JB Mackenzie, vice president and general manager of futures and international at Robinhood Markets, suggested technology and the ease of opening a new account as factors in this growth trend. Combine that with a general increase in retail investors and their collective willingness to trade across asset classes.

“Whether it's equities, it's options, it's [foreign exchange], this is just another area where they can come in and show what their opinion is. And I also think it's a different client base. I think it's a new wave of investors coming through it. It’s younger investors,” Mackenzie said. “This is a gateway for them to learn how to trade. Because if you can understand the importance of an economic number and what [effect] it has on your portfolio, or you have an opinion that you want to take, you're now putting little bits of money to work that really lets you see the outcome of the output of it.”
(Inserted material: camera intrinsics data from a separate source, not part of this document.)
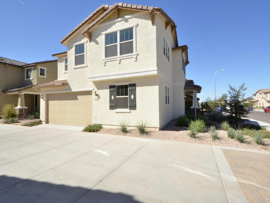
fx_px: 133
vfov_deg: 74.7
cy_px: 99
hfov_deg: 91.0
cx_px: 136
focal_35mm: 17
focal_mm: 10
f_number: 22
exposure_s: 1/250
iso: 1000
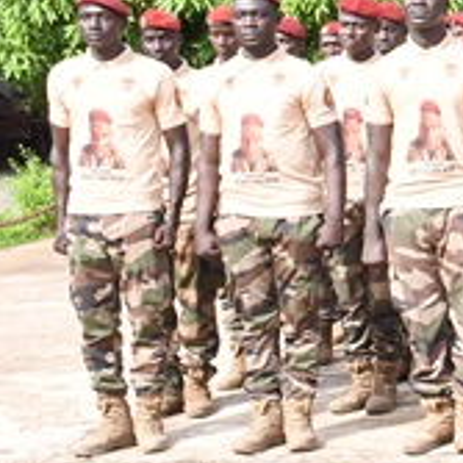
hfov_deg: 11.3
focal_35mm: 138
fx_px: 2088
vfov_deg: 12.7
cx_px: 973
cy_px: 223
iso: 800
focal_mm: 23
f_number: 13
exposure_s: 1/125
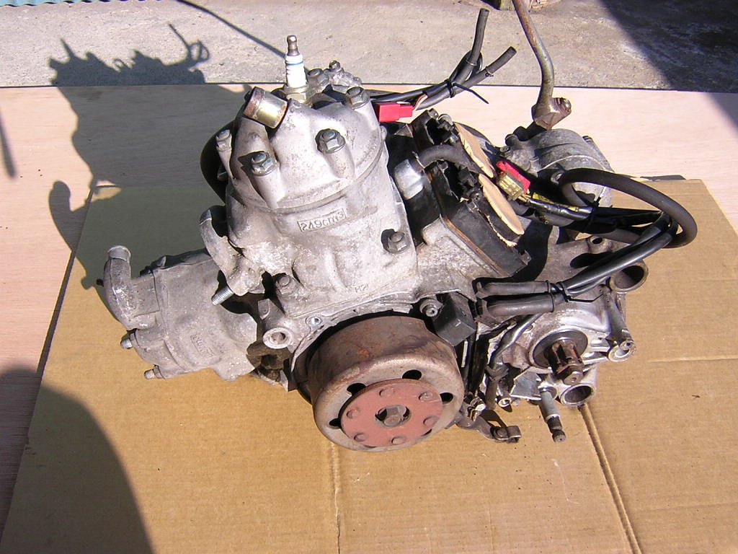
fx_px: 768
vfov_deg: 39.7
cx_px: 369
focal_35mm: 36
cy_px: 277
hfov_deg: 51.4
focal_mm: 4.7
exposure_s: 1/174
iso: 100
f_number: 5.2
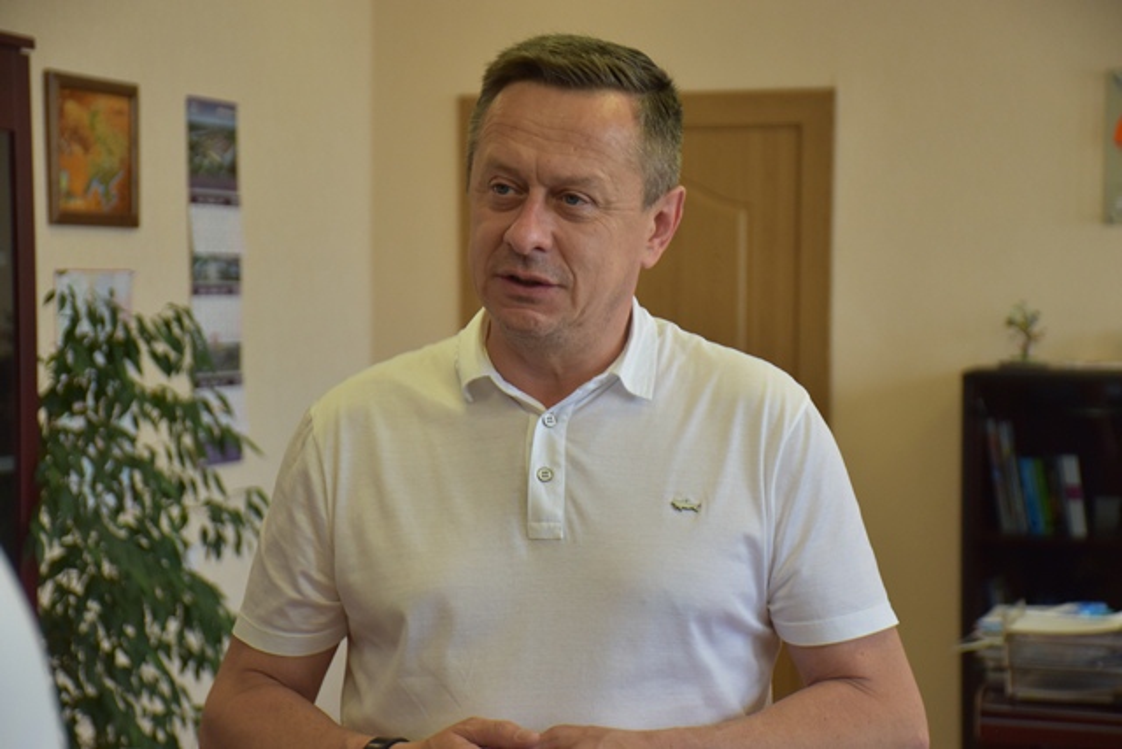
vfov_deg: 14.7
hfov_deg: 21.9
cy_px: 374
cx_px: 561
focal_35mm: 93
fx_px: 2899
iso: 400
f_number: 5
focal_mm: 62
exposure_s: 1/100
ForecastEx’s Deese credits the contracts on the US election for the significant growth. Lopes Lara agreed about the impact of the election contracts, and she expects retail trading to explode because predictions markets are “the simplest, the most intuitive asset class.”

Gambling vs. hedging

Answering an often-asked question, Maletz from Susquehanna offered a concise explanation of how prediction markets differ from gambling, particularly related to sports.
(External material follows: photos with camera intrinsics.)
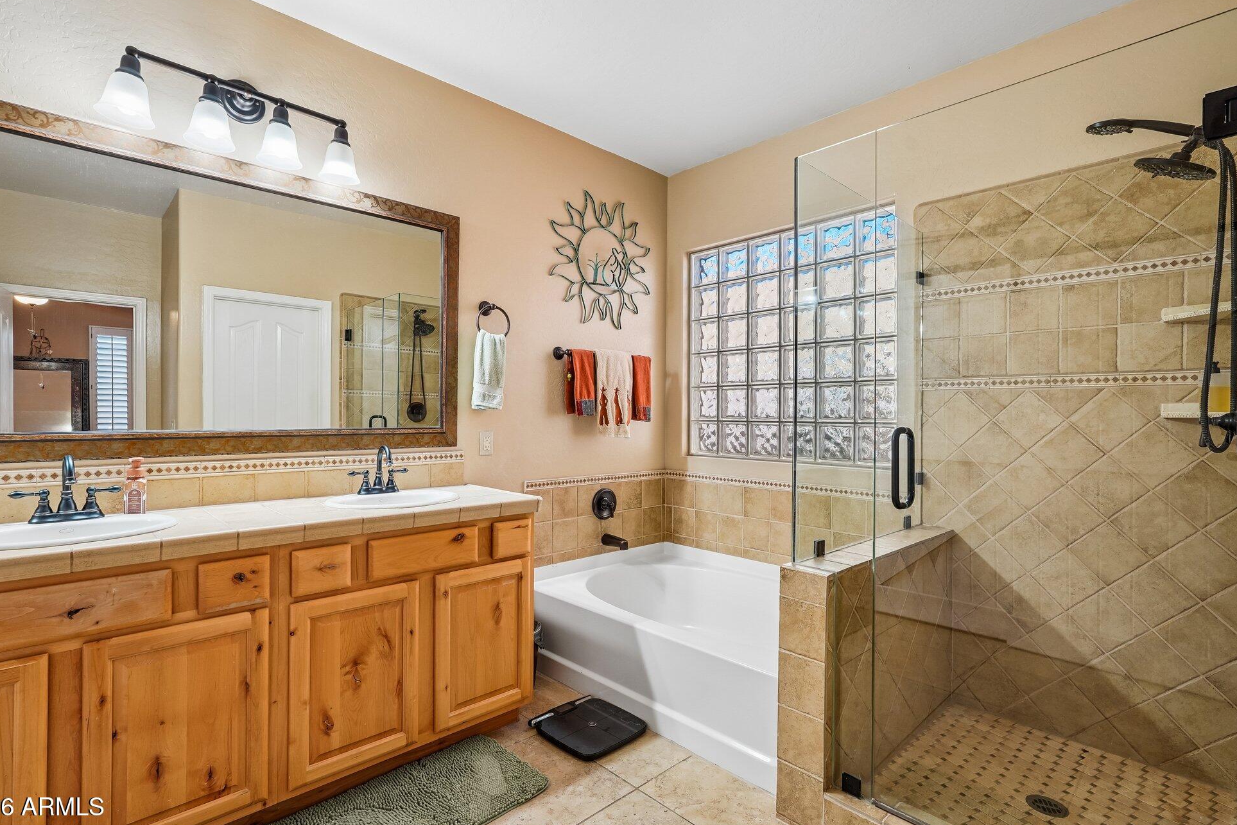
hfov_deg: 91.5
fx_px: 602
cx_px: 614
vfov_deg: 68.8
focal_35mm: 18
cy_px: 409
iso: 400
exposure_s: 1/13
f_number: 8
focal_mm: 16.5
“My host of DraftKings doesn't pick up my calls anymore. It turns out, the goal of the sports book is to kick the people who are good off. They want to get the people who don't know what they're doing and just make money off of them. Whereas, the goal of the [designated contract market] listed prediction market is to keep the people who are good. They want the information value. No one gets kicked off if you're good at it. You make money on it, and you help the market to become better. This is a real market,” he said.

“You're going to have tighter spreads, because you have competition driving the spreads down, and you also have the ability to close out a position. If it's a sports book, they might offer you some cash out offer, maybe. But in these markets, you know what trade you put on. You know where it's fair now. You know where you can get out, if you want to get out of it. And that's a real value to people. [Prediction markets] offer a lot more flexibility and fairness.”

Final predictions

Looking ahead, all the panellists took a bullish view on the new asset class. Deese from ForecastEx anticipates a lot more adoption from institutional investors. Kalshi’s Lopes Lara see the markets becoming more mainstream, in the same camp as crypto and stocks.

Robinhood’s Mackenzie expects “a tremendous increase” of participants and a lot of competitors coming into the marketplace. On the institutional side, Maletz predicts these markets will turn into “something that feels more like an insurance product for large institutions, where they can lay off some large risks.”